>> START INFORMATION SUPPLIED
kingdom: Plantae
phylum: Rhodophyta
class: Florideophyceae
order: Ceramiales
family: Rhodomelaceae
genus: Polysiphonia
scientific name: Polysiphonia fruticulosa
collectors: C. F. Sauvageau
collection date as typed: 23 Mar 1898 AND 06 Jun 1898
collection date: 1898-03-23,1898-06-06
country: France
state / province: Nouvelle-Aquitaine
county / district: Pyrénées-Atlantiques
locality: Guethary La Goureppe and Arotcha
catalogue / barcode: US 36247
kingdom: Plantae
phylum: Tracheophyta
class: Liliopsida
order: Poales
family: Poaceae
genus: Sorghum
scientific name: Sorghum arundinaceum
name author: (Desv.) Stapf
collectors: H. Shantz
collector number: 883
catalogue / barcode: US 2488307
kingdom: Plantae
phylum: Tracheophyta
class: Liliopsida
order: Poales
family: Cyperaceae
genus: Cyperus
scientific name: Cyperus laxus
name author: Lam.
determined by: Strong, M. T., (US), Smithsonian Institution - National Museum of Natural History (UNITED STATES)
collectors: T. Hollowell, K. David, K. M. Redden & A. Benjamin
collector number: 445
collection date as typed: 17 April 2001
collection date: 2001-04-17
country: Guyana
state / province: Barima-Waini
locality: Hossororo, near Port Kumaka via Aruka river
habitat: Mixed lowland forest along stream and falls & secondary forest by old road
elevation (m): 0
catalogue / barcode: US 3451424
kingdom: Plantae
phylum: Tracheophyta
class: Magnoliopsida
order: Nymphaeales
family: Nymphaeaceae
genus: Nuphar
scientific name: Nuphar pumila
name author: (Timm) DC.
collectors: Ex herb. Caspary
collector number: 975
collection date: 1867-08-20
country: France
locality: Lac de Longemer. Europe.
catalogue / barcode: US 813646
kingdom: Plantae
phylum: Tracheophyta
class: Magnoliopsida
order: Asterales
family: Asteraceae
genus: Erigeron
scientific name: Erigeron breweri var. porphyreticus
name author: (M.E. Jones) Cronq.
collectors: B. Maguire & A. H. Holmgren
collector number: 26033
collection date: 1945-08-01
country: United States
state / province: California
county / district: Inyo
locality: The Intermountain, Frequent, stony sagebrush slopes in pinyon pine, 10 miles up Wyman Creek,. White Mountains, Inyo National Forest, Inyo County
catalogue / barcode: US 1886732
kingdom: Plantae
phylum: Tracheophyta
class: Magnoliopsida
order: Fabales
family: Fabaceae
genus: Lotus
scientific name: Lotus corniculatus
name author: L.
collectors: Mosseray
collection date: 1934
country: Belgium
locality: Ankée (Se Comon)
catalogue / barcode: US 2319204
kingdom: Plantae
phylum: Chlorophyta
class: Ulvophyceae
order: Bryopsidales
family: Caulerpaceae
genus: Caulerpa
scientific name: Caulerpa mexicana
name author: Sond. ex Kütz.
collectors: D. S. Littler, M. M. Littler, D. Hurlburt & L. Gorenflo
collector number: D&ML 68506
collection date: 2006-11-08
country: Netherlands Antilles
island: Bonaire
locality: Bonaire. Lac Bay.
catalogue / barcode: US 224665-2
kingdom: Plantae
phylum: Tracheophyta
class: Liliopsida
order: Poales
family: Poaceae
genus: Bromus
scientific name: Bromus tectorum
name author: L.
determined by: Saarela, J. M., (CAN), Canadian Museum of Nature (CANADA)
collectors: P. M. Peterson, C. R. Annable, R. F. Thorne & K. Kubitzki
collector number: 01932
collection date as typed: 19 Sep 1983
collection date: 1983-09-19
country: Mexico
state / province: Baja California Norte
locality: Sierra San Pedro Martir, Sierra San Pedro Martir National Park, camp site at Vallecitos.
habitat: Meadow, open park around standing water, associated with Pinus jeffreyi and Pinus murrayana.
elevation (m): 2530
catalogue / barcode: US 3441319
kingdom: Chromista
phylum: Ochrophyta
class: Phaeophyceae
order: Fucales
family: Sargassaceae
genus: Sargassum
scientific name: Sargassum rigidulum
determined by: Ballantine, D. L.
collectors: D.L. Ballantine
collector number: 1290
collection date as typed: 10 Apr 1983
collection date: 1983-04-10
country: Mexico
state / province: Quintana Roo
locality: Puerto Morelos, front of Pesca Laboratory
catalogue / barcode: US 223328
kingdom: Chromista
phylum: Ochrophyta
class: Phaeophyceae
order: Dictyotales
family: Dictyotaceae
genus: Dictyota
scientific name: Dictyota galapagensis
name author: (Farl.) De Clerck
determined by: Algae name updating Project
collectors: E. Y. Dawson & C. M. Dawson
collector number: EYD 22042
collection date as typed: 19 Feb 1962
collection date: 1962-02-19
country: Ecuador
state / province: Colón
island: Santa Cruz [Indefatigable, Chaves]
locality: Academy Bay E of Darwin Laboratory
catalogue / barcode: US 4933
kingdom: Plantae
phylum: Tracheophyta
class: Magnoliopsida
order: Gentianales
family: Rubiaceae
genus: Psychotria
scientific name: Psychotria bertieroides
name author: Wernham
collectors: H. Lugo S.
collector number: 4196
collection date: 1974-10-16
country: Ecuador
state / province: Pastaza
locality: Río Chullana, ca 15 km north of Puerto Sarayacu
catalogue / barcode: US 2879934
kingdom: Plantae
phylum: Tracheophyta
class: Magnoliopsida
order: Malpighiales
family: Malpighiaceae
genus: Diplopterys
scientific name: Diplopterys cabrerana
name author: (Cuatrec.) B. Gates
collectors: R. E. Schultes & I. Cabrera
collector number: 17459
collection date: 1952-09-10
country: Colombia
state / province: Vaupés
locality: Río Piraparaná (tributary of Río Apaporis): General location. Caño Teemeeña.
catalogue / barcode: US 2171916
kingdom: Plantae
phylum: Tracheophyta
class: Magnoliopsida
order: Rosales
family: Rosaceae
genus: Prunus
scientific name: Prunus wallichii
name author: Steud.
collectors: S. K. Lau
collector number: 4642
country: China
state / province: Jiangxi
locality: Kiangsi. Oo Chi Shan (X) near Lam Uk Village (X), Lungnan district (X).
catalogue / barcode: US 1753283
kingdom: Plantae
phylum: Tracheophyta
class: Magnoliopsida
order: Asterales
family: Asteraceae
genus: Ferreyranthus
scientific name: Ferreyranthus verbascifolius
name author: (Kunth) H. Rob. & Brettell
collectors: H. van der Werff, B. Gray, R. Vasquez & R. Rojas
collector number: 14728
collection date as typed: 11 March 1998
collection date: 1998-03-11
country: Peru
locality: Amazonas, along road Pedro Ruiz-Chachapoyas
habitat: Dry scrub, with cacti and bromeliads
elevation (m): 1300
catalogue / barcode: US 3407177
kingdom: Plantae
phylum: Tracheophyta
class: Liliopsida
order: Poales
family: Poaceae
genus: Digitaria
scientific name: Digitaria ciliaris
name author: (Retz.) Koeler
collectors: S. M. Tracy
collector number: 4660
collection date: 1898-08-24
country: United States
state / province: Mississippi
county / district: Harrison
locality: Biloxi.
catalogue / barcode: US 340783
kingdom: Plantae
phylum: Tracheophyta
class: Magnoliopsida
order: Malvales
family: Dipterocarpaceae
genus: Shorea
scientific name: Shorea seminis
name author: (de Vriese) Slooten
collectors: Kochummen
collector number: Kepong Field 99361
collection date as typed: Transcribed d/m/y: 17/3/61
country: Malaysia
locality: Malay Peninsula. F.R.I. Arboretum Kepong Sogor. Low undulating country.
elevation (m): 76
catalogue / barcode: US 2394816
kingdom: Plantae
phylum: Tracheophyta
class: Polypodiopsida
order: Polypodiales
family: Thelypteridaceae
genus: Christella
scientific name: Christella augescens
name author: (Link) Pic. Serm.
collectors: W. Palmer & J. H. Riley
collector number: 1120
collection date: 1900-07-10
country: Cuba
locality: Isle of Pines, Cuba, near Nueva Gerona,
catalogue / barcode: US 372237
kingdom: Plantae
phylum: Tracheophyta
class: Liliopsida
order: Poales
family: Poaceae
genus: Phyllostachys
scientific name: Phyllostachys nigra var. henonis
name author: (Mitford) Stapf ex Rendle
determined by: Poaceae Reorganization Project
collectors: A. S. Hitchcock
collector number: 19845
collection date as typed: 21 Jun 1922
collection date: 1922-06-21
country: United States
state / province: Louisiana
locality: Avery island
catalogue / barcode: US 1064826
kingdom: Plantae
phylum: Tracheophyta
>> END INFORMATION SUPPLIED
EXERCISE BRIEF: Edit the rows from the start through the line holding "collector number: 883", inclusive, so that every "collectors" becomes "collected by" and nothing else changes.

RESULT FOR THIS EXERCISE:
kingdom: Plantae
phylum: Rhodophyta
class: Florideophyceae
order: Ceramiales
family: Rhodomelaceae
genus: Polysiphonia
scientific name: Polysiphonia fruticulosa
collected by: C. F. Sauvageau
collection date as typed: 23 Mar 1898 AND 06 Jun 1898
collection date: 1898-03-23,1898-06-06
country: France
state / province: Nouvelle-Aquitaine
county / district: Pyrénées-Atlantiques
locality: Guethary La Goureppe and Arotcha
catalogue / barcode: US 36247
kingdom: Plantae
phylum: Tracheophyta
class: Liliopsida
order: Poales
family: Poaceae
genus: Sorghum
scientific name: Sorghum arundinaceum
name author: (Desv.) Stapf
collected by: H. Shantz
collector number: 883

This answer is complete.